> [Text provided]:
Finishing October: Our Portfolio Outperforms S&P 500 By 40%, Here is What We Own!
Our portfolio is now up 60% in the last twelve months against 20% of S&P 500. Here is our updated portfolio.
💥Our portfolio is outperforming the market by 40%!
Portfolio is now up 60% in the last twelve months against 20% of the S&P 500!
Let me be straightforward—October was an amazing month for us:
None of our positions suffered a significant drawdown.
A few of our positions reached their all-time highs.
One more position has doubled from our average.
I always try to keep it humble, but let me say that this is something to be proud of.
Around this time last year, we had gotten the YTD performance data for the best hedge funds on Wall Street, and our portfolio was outperforming all the disclosed performances.
Now, we also have the YTD performance data for the best hedge funds this year, and our portfolio is again outperforming all of them:
This is indeed something to be proud of.
What’s even better is that we have been able to remain consistent in our performance while the best-performing hedge funds in this list and their performances have changed wildly since last year.

> [What the exercise asks]:
Can you transcribe the October portfolio update between "Finishing October: Our" and "our updated portfolio.", inclusive?

> [Dataset rows]:
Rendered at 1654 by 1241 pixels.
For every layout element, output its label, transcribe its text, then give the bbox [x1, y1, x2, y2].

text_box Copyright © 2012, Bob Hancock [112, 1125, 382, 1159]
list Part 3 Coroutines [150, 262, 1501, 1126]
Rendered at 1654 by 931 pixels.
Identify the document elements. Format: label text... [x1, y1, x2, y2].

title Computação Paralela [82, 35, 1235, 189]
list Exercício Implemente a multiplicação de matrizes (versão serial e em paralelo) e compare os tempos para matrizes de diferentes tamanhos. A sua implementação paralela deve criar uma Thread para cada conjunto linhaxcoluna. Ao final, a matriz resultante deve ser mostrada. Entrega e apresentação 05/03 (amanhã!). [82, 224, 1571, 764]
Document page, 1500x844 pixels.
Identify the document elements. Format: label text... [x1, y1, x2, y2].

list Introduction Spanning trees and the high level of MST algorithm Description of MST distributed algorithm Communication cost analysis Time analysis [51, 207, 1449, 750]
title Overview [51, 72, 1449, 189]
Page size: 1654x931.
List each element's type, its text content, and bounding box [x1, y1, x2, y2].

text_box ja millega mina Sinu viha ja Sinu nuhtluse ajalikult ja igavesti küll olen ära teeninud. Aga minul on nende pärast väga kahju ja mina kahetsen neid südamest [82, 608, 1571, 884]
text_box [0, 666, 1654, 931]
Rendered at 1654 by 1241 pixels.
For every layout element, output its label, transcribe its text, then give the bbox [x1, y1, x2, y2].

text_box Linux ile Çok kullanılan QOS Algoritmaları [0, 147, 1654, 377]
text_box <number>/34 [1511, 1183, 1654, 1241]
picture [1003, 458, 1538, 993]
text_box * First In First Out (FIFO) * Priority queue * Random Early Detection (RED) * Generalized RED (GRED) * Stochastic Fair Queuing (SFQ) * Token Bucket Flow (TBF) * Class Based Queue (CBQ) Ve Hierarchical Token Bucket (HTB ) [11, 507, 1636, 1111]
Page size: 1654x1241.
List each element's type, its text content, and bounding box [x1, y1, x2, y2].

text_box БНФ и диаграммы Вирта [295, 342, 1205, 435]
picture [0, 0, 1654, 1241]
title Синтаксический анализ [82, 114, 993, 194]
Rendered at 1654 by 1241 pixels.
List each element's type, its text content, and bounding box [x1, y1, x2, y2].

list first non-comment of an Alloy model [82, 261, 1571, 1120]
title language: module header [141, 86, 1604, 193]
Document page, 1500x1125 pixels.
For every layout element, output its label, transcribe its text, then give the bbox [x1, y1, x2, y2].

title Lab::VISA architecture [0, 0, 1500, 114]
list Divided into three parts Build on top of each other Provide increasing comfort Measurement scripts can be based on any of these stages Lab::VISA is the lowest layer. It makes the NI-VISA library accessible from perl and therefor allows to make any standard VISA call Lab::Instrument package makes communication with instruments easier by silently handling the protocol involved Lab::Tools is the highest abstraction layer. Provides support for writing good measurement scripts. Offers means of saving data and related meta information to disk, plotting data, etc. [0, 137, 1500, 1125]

> [Task output]:
Finishing October: Our Portfolio Outperforms S&P 500 By 40%, Here is What We Own!
Our portfolio is now up 60% in the last twelve months against 20% of S&P 500. Here is our updated portfolio.